Different cultures conceptualize ideas in different ways, so you must be sure to communicate your point in a style that Americans will readily grasp. Today we’ll talk about how the European pattern conflicts with the American. Succeeding Tips will address other parts of the world.
For American style, think of a single straight arrow, going immediately to the essential point you want to make. Only later would supporting information be added. Like the “outline form” that Americans use when writing, the principal thesis (or topic sentence) is mentioned first, then sub-points follow, to clarify, illustrate or reinforce. Americans can easily follow an explanation in this form.

If you stood the American outline form on its head, you would have the European pattern. Unlike that straight American arrow, it would show the arrow’s shaft bent and veering off in various directions, and only after several such diversions would it finally return to a straight shaft ending in its point.
A European speaker might introduce his subject with this succession of thoughts: 1) “Throughout history we have seen that…  And 2) “Even as recently as the last century, France was the perfect example of…” Then 3) “I am reminded of what the Nobel Laureate XYZ said when he commented… Then “Statistically we see too that…” And FINALLY, “So the conclusion we draw, and my point today is…”

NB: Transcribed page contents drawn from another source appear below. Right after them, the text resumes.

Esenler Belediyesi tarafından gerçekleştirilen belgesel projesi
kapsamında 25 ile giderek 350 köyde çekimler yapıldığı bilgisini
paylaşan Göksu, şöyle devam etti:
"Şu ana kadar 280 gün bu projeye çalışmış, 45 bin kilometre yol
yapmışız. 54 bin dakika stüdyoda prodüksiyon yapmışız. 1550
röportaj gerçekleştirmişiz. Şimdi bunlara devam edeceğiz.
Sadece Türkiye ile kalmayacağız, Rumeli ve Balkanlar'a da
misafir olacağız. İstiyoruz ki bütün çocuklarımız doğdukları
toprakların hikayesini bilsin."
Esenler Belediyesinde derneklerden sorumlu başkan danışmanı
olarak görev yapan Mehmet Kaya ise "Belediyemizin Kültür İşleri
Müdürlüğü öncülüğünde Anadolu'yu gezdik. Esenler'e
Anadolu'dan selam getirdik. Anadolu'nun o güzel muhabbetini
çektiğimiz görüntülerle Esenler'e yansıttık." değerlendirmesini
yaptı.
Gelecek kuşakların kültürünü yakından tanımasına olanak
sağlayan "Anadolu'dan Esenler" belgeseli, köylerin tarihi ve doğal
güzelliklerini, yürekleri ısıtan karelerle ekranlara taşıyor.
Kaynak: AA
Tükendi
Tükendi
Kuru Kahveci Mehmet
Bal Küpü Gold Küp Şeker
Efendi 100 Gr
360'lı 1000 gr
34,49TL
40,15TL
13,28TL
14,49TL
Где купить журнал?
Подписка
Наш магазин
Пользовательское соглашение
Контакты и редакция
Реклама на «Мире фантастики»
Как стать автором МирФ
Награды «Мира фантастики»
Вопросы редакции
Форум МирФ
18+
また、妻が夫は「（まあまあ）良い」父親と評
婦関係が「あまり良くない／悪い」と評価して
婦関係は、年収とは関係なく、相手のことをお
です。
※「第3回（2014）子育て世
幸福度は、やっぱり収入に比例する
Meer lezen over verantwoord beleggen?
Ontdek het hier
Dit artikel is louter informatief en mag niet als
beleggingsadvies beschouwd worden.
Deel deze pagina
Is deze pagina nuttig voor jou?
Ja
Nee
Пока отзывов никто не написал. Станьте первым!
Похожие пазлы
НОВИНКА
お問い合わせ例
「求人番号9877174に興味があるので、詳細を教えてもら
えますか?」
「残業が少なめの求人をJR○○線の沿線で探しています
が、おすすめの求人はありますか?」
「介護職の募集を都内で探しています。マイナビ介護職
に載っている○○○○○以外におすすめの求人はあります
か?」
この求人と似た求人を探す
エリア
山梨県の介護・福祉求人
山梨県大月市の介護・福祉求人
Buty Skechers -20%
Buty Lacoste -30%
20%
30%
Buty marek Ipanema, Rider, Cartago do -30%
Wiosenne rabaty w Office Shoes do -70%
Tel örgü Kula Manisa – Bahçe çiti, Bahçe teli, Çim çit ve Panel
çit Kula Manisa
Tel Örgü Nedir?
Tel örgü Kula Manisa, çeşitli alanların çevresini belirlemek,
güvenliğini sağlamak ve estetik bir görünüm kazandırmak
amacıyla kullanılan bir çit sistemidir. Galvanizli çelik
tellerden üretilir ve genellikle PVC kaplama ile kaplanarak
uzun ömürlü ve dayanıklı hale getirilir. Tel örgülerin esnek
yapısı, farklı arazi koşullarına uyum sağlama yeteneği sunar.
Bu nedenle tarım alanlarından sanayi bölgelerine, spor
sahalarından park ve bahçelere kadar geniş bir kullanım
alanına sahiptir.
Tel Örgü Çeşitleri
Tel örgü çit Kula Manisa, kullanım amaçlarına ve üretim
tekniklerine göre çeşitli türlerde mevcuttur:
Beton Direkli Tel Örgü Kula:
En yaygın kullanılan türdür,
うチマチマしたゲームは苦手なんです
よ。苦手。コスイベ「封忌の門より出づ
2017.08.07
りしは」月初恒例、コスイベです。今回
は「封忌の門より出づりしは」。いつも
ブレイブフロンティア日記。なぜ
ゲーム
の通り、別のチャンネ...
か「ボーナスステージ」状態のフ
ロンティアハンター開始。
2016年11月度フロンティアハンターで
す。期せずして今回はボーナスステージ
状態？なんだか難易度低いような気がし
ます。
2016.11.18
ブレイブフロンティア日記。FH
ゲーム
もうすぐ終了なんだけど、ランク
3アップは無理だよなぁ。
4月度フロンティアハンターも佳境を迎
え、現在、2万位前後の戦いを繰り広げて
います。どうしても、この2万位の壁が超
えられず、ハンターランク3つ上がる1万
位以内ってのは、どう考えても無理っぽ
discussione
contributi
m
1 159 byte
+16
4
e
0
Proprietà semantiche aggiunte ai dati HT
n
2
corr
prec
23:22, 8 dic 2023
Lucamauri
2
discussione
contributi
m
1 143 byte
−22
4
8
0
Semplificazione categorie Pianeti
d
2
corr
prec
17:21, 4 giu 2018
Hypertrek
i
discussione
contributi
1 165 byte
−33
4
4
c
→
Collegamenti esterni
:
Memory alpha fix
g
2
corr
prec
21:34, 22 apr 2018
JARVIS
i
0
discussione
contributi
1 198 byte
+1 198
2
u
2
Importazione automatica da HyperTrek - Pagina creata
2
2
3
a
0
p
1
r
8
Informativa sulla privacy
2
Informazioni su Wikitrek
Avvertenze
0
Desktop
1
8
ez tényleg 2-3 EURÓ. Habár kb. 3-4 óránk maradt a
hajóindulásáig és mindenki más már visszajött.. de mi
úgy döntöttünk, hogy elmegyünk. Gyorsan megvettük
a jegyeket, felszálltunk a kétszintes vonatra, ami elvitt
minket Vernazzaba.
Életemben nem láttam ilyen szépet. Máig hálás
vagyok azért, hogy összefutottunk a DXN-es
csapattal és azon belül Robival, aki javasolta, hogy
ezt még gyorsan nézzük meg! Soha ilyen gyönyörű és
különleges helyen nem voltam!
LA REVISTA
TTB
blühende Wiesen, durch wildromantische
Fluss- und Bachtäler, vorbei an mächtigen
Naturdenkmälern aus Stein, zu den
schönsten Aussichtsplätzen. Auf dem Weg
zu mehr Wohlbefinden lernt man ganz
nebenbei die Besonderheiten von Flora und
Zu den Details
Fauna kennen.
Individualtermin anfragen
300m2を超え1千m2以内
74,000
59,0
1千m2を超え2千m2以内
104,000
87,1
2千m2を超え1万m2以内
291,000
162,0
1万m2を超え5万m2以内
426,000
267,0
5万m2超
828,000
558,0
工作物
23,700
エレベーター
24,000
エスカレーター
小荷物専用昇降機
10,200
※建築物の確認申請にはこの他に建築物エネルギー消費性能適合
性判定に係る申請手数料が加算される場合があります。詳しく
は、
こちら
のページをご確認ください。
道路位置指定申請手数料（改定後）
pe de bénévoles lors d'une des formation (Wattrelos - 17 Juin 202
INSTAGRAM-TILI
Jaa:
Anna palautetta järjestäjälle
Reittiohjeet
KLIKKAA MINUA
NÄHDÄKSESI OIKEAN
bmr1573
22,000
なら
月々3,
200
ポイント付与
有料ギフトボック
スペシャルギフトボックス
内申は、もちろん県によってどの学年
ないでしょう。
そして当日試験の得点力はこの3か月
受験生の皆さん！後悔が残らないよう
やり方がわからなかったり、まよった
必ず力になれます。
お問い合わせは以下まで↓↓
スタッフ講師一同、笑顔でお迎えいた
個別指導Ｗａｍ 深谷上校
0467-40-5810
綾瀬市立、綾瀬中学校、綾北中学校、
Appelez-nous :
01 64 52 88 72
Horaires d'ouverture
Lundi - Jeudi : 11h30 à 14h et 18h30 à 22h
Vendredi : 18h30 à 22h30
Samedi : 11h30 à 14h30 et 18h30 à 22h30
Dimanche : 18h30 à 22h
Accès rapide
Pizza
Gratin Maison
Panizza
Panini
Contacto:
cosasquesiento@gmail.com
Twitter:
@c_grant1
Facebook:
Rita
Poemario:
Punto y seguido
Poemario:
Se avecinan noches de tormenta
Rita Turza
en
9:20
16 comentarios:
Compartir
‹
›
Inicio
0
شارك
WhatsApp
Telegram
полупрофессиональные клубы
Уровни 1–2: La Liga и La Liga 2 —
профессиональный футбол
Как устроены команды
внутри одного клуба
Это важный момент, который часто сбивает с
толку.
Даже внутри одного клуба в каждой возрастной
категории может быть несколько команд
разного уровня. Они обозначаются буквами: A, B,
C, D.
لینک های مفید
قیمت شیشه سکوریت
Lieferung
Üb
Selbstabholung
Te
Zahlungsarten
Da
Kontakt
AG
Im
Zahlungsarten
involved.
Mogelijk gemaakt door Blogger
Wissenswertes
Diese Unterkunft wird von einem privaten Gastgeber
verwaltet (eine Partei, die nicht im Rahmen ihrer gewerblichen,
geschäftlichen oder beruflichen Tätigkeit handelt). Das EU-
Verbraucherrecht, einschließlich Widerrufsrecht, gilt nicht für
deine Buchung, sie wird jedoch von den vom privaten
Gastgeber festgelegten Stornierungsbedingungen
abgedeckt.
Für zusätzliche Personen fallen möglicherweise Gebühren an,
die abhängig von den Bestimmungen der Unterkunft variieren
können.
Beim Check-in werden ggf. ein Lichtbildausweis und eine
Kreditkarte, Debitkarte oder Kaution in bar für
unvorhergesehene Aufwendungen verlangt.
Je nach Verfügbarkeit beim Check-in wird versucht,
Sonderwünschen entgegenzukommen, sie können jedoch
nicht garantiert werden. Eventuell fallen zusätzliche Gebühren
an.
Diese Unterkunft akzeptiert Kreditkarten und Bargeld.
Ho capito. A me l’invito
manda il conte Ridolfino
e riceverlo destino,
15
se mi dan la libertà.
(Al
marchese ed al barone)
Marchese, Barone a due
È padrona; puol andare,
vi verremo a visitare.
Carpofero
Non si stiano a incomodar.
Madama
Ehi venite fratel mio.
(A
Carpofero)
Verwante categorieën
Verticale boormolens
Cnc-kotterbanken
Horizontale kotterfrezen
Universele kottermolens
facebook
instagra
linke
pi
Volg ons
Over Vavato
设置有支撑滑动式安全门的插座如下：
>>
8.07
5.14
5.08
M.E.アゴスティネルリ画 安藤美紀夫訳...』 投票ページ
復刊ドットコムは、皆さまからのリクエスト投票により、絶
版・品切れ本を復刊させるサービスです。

A European audience would listen attentively and appreciatively as they are drawn to the speaker’s point of view. But the American wonders impatiently when the speaker will “get to the point,” may feel a little lost, and might even be put off by the speaker’s “arrogance” as he flaunts his wide-ranging knowledge instead of just saying what he himself thinks!

The reverse happens, of course, when a European listens to an American in the same setting. To the European, an American speaker can seem too abrupt, his point insufficiently substantiated, and his image also “arrogant,” implying that he alone is a sufficient expert to claim this point of view!
So when conveying ideas, remember how the wrong approach can cause confusion, misunderstanding and even personal rejection. Tailor your style to your audience. And understand the tendencies of your own culture to interfere with that pattern.